最近因為流行感冒嚴重,我和周文斌都戴上了厚實的口罩出門。就是上次,周文斌買的那種,聽說還可以防霧霾。但是,我還是一不小心就得了病毒感冒了......
我以為感冒嘛,對於我們這種長期鍛煉身體的人來說,也就是喝點熱湯悶頭睡一覺就好的事情。這次這感冒,沒成想一不注意,這次居然發展成了重感冒。周文斌把我送去了醫院裏,連著輸液打針好幾天,這才剛剛從醫院出來就在回家的路上,接到了南城疾控中心工作人員楊安安的電話。

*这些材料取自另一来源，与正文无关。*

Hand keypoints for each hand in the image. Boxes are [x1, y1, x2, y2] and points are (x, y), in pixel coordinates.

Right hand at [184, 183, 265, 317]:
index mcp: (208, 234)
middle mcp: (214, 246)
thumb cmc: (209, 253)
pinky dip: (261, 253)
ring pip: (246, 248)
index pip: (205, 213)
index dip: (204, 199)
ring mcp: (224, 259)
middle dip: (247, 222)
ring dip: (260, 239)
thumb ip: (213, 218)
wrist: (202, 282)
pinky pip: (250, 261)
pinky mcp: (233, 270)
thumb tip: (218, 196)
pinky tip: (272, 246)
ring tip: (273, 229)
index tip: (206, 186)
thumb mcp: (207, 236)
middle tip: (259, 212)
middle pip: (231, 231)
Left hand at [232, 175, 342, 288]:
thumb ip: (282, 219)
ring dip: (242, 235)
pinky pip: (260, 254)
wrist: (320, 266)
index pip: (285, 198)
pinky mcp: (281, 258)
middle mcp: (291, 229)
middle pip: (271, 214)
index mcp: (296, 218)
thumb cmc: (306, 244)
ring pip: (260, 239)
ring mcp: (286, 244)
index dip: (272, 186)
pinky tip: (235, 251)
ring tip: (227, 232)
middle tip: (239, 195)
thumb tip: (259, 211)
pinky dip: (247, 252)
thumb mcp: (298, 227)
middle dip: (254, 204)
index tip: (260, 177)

我在電話裏跟安安:“你真厲害,我這得了個流感,你電話就來了。”
安安在電話裏一頭霧水,說:“韋惟你得流感了?”
我正想和安安矯情兩句,安安卻一下子哎呀起來說:“韋惟你別打岔,我這有重要的事跟你和周文斌說呢!”
安安告訴我和周文斌,最近她們疾控中心接到了匿名舉報,說有人在朋友圈惡意買賣病患的血液!周文斌想了想,讓我回複安安說賣血這事可大可小,還是先報警吧。

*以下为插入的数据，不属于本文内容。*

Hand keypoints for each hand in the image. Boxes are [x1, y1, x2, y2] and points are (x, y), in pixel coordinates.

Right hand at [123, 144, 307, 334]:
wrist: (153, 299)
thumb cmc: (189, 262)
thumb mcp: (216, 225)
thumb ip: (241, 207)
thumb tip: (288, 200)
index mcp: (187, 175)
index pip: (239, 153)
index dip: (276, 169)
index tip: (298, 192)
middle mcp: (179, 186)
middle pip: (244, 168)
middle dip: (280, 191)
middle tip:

安安告訴我,她原本也是想報警的。但不確定這事是謠傳,還是有人惡意暴露病患信息。所以想讓我和周文斌先幫忙查一下看看。
周文斌想了想,跟安安商量說,查這事也可以,但是我們要可以使用處理過後的資料。安安告訴我們,隻要不是涉及違法,都成。
周文斌笑笑,回安安說:“底線和內褲我們還是有的!”
掛斷電話後,周文斌跟我吐槽,全國各地都曾不同程度的出現過報複社會的情況。
其實HIV病毒離開活體後,病毒並不能在空氣裏長時間存活。平時大家坐車什麼的,還是多看一眼座位。
我點點頭,和周文斌聊起,HIV最早是起源於非洲的,最早隻是類人猿黑猩猩身上攜帶的一種病毒。並且這種病毒在黑猩猩身上並不顯現病症,隻是後來感染人類後,才發現這種病毒能攻擊人體免疫係統,導致免疫係統癱瘓崩塌致人死亡,且目前醫療技術無法治愈。
但HIV的感染方式隻有三種:性傳播!血液傳播!母嬰傳播!
其中母嬰傳播這一點,現在醫療水平也已經可以控製。
並且從美籍華裔科學家何大一研究出了高校抗逆轉錄病毒治療法治療HIV,簡單講就是雞尾酒慢性療法,患者都可以通過這種治療方式抑製發病,延長存活壽命。
周文斌這貨聽我說了半天後,皺著眉頭想了想,良久他回頭來問我:“哎,你說第一個從黑猩猩身上感染病毒的人,到底是對黑猩猩做了什麼?”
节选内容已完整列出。